Tuesday 26 January 2010

Some of my PhD work

Though actually, both these pretty graphics were produced by my co-author, not me.



That one's the peptide carnosine, a substance that's used in the biochemical process of meat digestion (amongst other things). It comes in two main forms, imaginatively named A and B, depending on whether a particular bond is rotated 180 degrees or not. We're working on determining the shape of the thing. You see, 8 of those bonds can all rotate to one of 3 different positions - 0, 120 or 240 degrees. That's 6500 odd shapes. If it takes a supercomputer 80 or so CPU hours just to find the energy of one of those shapes... you can see how it would be good not to have to find them all.


That illustrates how tuned Genetic Algorithms with various population sizes and mutation rates do. You can see that there's a roughly triangular area near the bottom, with populations 40 or less, and mutation rates of 20% to 45% (200/1000 to 450/1000) where the number of calculations needed to find the minimum energy (ie preferred shape of the molecule) in the gaseous state is minimised.

That is, the bluey-purplish bits.

Those are the results from using another Genetic Algorithm to find the best population size/mutation rate combinations when working on carnosine A.

The hollow squares have really good performance: trouble is, all the others found the right answer 100% of the time, and these three miscreants didn't, not within the maximum number of generations allotted, anyway.

We then tried the best 5 of these parameter pairs on carnosine B, and got very similar results.

In practical terms, it means that by using the recommended parameters, computational chemists working in this area will definitely be able to find what they're looking for in a month instead of half a year. And have a better than 50/50 chance of getting the right answer within a week.
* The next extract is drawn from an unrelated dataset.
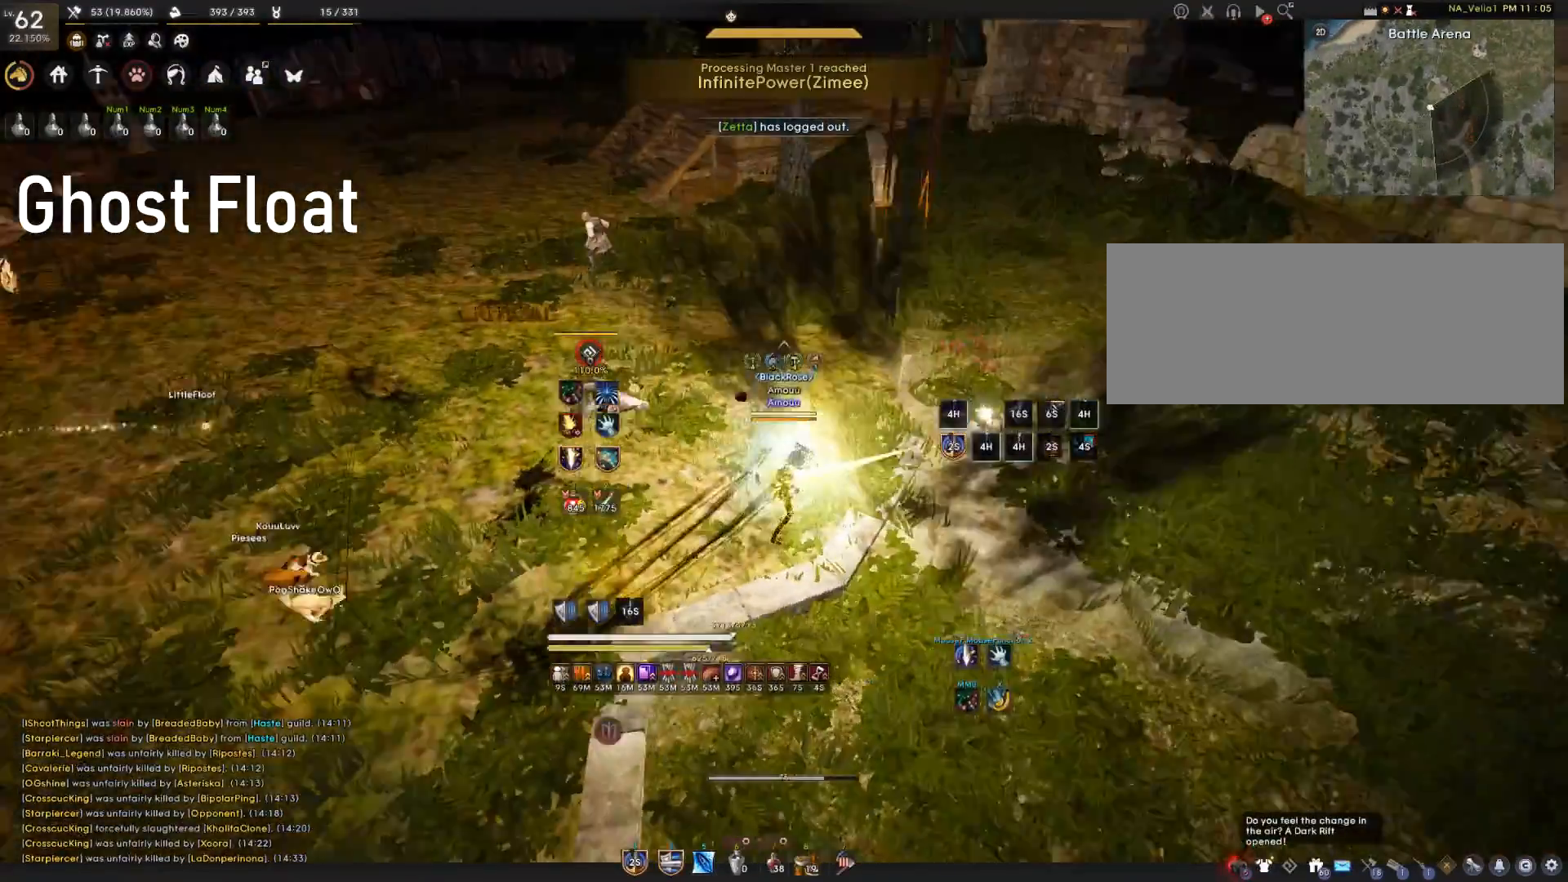
{"keys": [], "mouse": [], "events": []}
In even more practical terms, by finding out shapes and the resultant electromagnetic fields from these molecules, we have some more of the necessary tools needed to find out how enzymes and drugs work. Eventually, we should be able to determine what shaped molecule we need to cause a particular effect in biochemistry, and then work out what the composition of that molecule has to be.

I'm over-simplifying all over the place, and I'll have real chemists coming after me with axes. But you get the general idea.

p.s. Did I mention that this is Fun? I love being Zoe Brain, Girl Scientist! And who knows, maybe Dr Brain by 2012.

7 comments:

Unknown said...

I bearly understood a word of that. lol
Go Dr. Brain!
So I have been wondering...who is the Pinky to your Brain?

Cynthia Lee

Laserlight said...

I'll have real chemists coming after me with axes

And the rotation for those axes is....? ;-)

Anonymous said...

Neat coincidence. I spent some time helping a biochem prof parallelize and optimize his protein folding solver. His problem was the "curse of dimensionality." The principal component analysis required finding eigenvectors for ridiculously huge matrices.

It's nice to work on projects like that, because you know just how important work like that is.

Unknown said...

And this will keep the beer from going flat, how? (Very proud of your efforts and message sent to the world, thanks.)

Vene said...

Oh, that is cool, thanks for sharing. But, I have a question, do you think that this could be used for larger molecules, like proteins instead of small peptides? Also, does this method take into account the active site's possibility of being at a higher energy level than the rest of the molecule? Although I'd imagine that's more of a problem for proteins instead of molecules this small.

Zoe Brain said...

Eric - yes, it should be useful for proteins too.

I'll send you a copy of the paper. That details the meta-method we will use for applying the work generally.

You can of course use a low-level of theory to get a group of 20 which will contain the 10 best conformers, even if their energies are many hartree out. Then use a higher level of theory model on them.

We're using the UB3LYP density functional with the 6-31+g(d,p) basis set. So while not the best, MP2, CCSD, or CCSD(T), it's not trivial either. Not just PM3, as used by Kluev et al (and pretty much everyone else).

Now I better get back to writing the paper for GECCO 2010 in Oregon. Hopefully it will be accepted. Deadline's 30 hrs away.

Sorry about the jargon, Cynthia and others. I did try to make it understandable - sorry I wasn't better at it. As you can see, things get a bit impenetrable for non-specialists very quickly as soon as we start discussing details.

Anonymous said...

Haha, "Dr. Brain" - that will be awesome. :D

By the way, what software did your co-author use to make the two graphics? They're quite nice.